• **Assigned task**
Find the line holding "0.0625 | 0.125 |" in the entries below. Give it again exactly, along with every line after it up to and including the line holding "0.0 | 0.0375 | 0.0875 |".

Pictures paired with source code
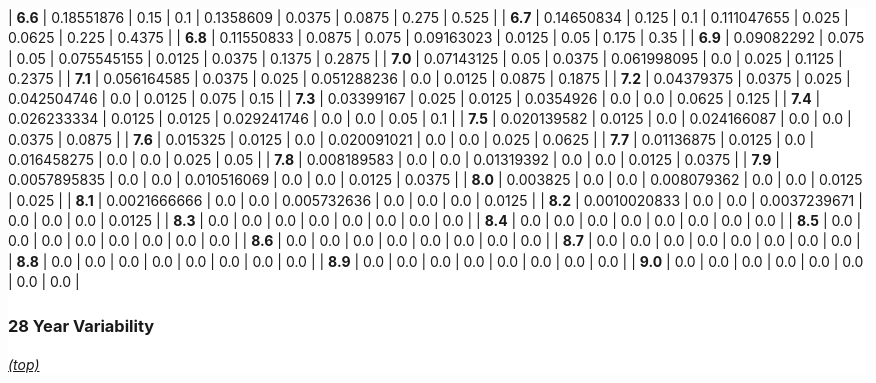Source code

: | **6.6** | 0.18551876 | 0.15 | 0.1 | 0.1358609 | 0.0375 | 0.0875 | 0.275 | 0.525 |
| **6.7** | 0.14650834 | 0.125 | 0.1 | 0.111047655 | 0.025 | 0.0625 | 0.225 | 0.4375 |
| **6.8** | 0.11550833 | 0.0875 | 0.075 | 0.09163023 | 0.0125 | 0.05 | 0.175 | 0.35 |
| **6.9** | 0.09082292 | 0.075 | 0.05 | 0.075545155 | 0.0125 | 0.0375 | 0.1375 | 0.2875 |
| **7.0** | 0.07143125 | 0.05 | 0.0375 | 0.061998095 | 0.0 | 0.025 | 0.1125 | 0.2375 |
| **7.1** | 0.056164585 | 0.0375 | 0.025 | 0.051288236 | 0.0 | 0.0125 | 0.0875 | 0.1875 |
| **7.2** | 0.04379375 | 0.0375 | 0.025 | 0.042504746 | 0.0 | 0.0125 | 0.075 | 0.15 |
| **7.3** | 0.03399167 | 0.025 | 0.0125 | 0.0354926 | 0.0 | 0.0 | 0.0625 | 0.125 |
| **7.4** | 0.026233334 | 0.0125 | 0.0125 | 0.029241746 | 0.0 | 0.0 | 0.05 | 0.1 |
| **7.5** | 0.020139582 | 0.0125 | 0.0 | 0.024166087 | 0.0 | 0.0 | 0.0375 | 0.0875 |
| **7.6** | 0.015325 | 0.0125 | 0.0 | 0.020091021 | 0.0 | 0.0 | 0.025 | 0.0625 |
| **7.7** | 0.01136875 | 0.0125 | 0.0 | 0.016458275 | 0.0 | 0.0 | 0.025 | 0.05 |
| **7.8** | 0.008189583 | 0.0 | 0.0 | 0.01319392 | 0.0 | 0.0 | 0.0125 | 0.0375 |
| **7.9** | 0.0057895835 | 0.0 | 0.0 | 0.010516069 | 0.0 | 0.0 | 0.0125 | 0.0375 |
| **8.0** | 0.003825 | 0.0 | 0.0 | 0.008079362 | 0.0 | 0.0 | 0.0125 | 0.025 |
| **8.1** | 0.0021666666 | 0.0 | 0.0 | 0.005732636 | 0.0 | 0.0 | 0.0 | 0.0125 |
| **8.2** | 0.0010020833 | 0.0 | 0.0 | 0.0037239671 | 0.0 | 0.0 | 0.0 | 0.0125 |
| **8.3** | 0.0 | 0.0 | 0.0 | 0.0 | 0.0 | 0.0 | 0.0 | 0.0 |
| **8.4** | 0.0 | 0.0 | 0.0 | 0.0 | 0.0 | 0.0 | 0.0 | 0.0 |
| **8.5** | 0.0 | 0.0 | 0.0 | 0.0 | 0.0 | 0.0 | 0.0 | 0.0 |
| **8.6** | 0.0 | 0.0 | 0.0 | 0.0 | 0.0 | 0.0 | 0.0 | 0.0 |
| **8.7** | 0.0 | 0.0 | 0.0 | 0.0 | 0.0 | 0.0 | 0.0 | 0.0 |
| **8.8** | 0.0 | 0.0 | 0.0 | 0.0 | 0.0 | 0.0 | 0.0 | 0.0 |
| **8.9** | 0.0 | 0.0 | 0.0 | 0.0 | 0.0 | 0.0 | 0.0 | 0.0 |
| **9.0** | 0.0 | 0.0 | 0.0 | 0.0 | 0.0 | 0.0 | 0.0 | 0.0 |

### 28 Year Variability
*[(top)](#table-of-contents)*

• **Exercise output**
| **7.3** | 0.03399167 | 0.025 | 0.0125 | 0.0354926 | 0.0 | 0.0 | 0.0625 | 0.125 |
| **7.4** | 0.026233334 | 0.0125 | 0.0125 | 0.029241746 | 0.0 | 0.0 | 0.05 | 0.1 |
| **7.5** | 0.020139582 | 0.0125 | 0.0 | 0.024166087 | 0.0 | 0.0 | 0.0375 | 0.0875 |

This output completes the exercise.